‘In the words of Othello, sir,’ said Mr. Warr: ‘“I kissed her ere I killed her.”’ He smiled self-consciously, but instantly grew grave again. ‘You know me, Mr. Darco. You have my highly superior word. I never go back on it, sir.’

Mr. Warr kept his word, but he grew insufferably self-righteous, and preached total abstinence to everybody, from Darco to the call-boy. He atoned for this unconsciously by the longing calculations he made.

‘I have consulted the almanac,’ he confided to Paul; ‘it is two hundred and seventy-one days to my next drink.’

After this he offered a figure almost daily: ‘Two seventy. A dry journey, Mr. Armstrong.‘’Two fifty, sir, two fifty. The longest lane must turn, sir.’ Then, after a long spell of yearning: ‘Only two hundred now, sir. I should like to obliterate two hundred. But a Warr’s word is sacred.’

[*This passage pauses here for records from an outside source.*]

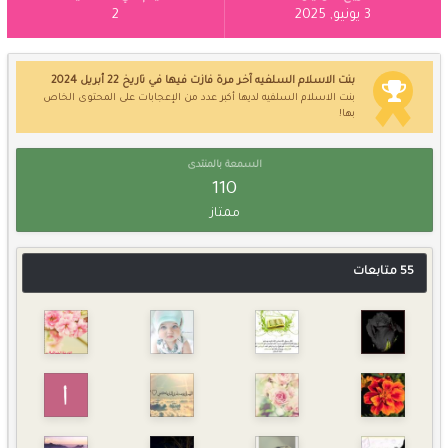
3 يونيو, 2025
2
بنت الاسلام السلفيه آخر مرة فازت فيها في تاريخ 22 أبريل 2024
بنت الاسلام السلفيه لديها أكبر عدد من الإعجابات على المحتوى الخاص
بها!
السمعة بالمنتدى
110
ممتاز
55 متابعات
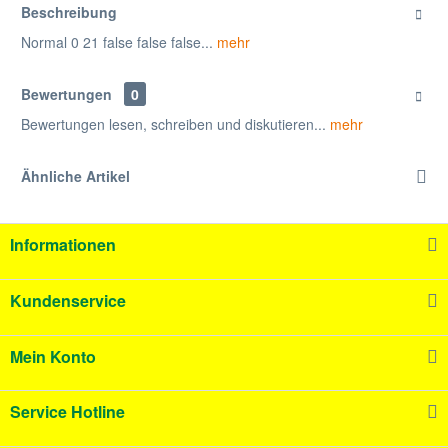
Beschreibung
Normal 0 21 false false false...
mehr
Bewertungen
0
Bewertungen lesen, schreiben und diskutieren...
mehr
Ähnliche Artikel
Informationen
Kundenservice
Mein Konto
Service Hotline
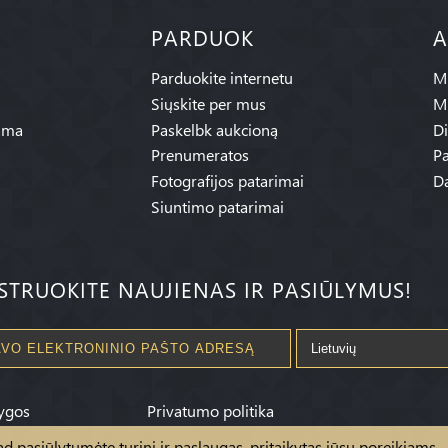
PARDUOK
A
Parduokite internetu
Mū
Siųskite per mus
M
ama
Paskelbk aukcioną
Di
Prenumeratos
Pa
Fotografijos patarimai
Da
Siuntimo patarimai
ISTRUOKITE NAUJIENAS IR PASIŪLYMUS!
ygos
Privatumo politika
 pasiūlytumėte turinį ir paslaugas, pritaikytas jūsų poreikiams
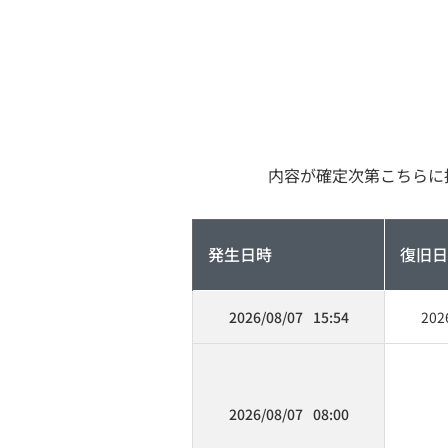
内容が確定次第こちらに
発生日時
復旧日
2026/08/07
15:54
202
2026/08/07
08:00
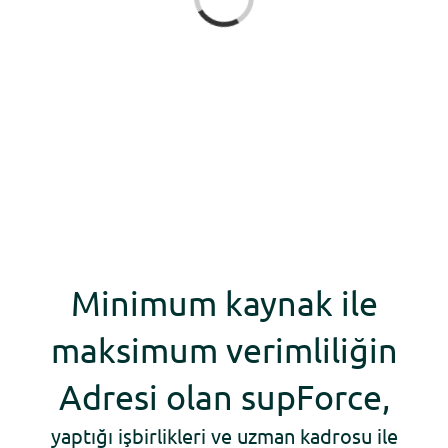
Yükleniyor...
Minimum kaynak ile
maksimum verimliliğin
Adresi olan supForce,
yaptığı işbirlikleri ve uzman kadrosu ile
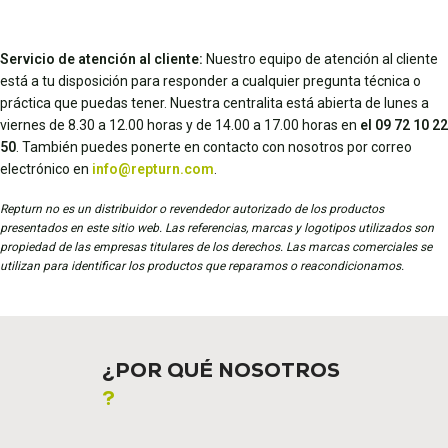
Servicio de atención al cliente:
Nuestro equipo de atención al cliente
está a tu disposición para responder a cualquier pregunta técnica o
práctica que puedas tener. Nuestra centralita está abierta de lunes a
viernes de 8.30 a 12.00 horas y de 14.00 a 17.00 horas en
el 09 72 10 22
50
. También puedes ponerte en contacto con nosotros por correo
electrónico en
info@repturn.com
.
Repturn no es un distribuidor o revendedor autorizado de los productos
presentados en este sitio web. Las referencias, marcas y logotipos utilizados son
propiedad de las empresas titulares de los derechos. Las marcas comerciales se
utilizan para identificar los productos que reparamos o reacondicionamos.
¿POR QUÉ NOSOTROS
?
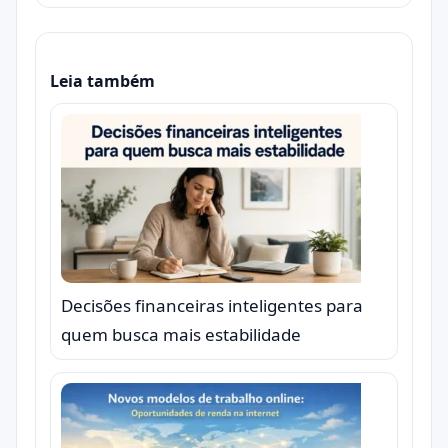
Leia também
Decisões financeiras inteligentes para
quem busca mais estabilidade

‘Now,’ said Paul one day, ‘why don’t you take advantage of this sober spell to cure yourself of the craving, in place of looking forward to the next outburst and counting the days between? Why don’t you make up your mind to have done with it altogether?

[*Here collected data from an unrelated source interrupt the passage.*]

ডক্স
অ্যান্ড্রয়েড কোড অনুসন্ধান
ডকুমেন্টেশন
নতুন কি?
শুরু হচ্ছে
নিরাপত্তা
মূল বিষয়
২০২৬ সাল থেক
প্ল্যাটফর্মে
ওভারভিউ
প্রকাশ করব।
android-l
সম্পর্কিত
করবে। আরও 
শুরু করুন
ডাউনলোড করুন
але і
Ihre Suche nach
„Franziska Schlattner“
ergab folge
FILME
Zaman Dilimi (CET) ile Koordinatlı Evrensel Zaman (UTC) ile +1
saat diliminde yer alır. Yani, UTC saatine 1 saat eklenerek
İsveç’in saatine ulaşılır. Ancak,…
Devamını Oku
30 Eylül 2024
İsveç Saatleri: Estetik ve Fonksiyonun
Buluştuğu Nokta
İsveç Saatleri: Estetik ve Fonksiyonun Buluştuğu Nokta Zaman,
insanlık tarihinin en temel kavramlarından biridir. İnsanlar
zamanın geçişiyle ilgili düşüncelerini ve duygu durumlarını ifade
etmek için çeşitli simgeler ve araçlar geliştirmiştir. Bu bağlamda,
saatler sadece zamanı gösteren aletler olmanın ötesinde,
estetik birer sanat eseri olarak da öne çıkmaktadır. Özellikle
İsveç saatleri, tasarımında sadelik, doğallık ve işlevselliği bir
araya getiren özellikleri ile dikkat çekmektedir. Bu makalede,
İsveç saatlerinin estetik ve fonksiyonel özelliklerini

‘Sir,’ said Mr. Warr with intense solemnity, ‘if I thought I had tasted my last liquor, I’d cut my throat.’

‘If ever I find myself disposed to feel like that,’ Paul answered, ‘I will cut my own.’

‘Oh dear no, you won’t, sir,’ said Mr. Warr. ‘If ever you go that way at all, you’ll slide into it. You will always believe that you could drop it at any moment until you find you can’t. Then you’ll be reconciled, like the rest of us.’

Paul had little fear. His temptation, he told himself, did not lie in that direction.